# To do
List, from the lines below, each one with "produits" in it.

# Input for this task

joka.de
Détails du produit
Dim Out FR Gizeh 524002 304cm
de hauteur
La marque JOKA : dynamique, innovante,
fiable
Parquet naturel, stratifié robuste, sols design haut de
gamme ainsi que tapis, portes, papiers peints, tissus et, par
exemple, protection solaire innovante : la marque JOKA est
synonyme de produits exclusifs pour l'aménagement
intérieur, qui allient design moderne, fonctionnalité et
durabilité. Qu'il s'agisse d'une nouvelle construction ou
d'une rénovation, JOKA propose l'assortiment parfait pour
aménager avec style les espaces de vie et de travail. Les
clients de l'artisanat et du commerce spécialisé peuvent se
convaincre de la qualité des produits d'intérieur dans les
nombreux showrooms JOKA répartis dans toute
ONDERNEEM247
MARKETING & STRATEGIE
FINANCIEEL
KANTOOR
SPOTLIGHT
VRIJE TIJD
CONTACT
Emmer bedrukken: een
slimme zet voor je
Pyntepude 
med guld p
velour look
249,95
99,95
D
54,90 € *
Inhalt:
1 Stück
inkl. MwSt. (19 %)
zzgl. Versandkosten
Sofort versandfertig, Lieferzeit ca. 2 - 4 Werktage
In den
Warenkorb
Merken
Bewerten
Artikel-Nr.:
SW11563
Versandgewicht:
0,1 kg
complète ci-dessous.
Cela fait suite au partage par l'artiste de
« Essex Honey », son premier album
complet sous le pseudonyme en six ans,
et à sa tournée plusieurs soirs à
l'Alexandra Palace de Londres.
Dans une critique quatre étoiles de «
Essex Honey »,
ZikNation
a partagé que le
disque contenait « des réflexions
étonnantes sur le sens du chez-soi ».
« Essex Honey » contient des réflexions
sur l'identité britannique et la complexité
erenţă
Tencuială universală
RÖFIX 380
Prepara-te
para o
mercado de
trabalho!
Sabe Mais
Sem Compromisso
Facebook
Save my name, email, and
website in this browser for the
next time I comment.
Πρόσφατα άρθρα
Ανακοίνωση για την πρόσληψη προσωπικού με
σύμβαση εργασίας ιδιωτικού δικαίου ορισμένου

# Worked solution
synonyme de produits exclusifs pour l'aménagement
convaincre de la qualité des produits d'intérieur dans les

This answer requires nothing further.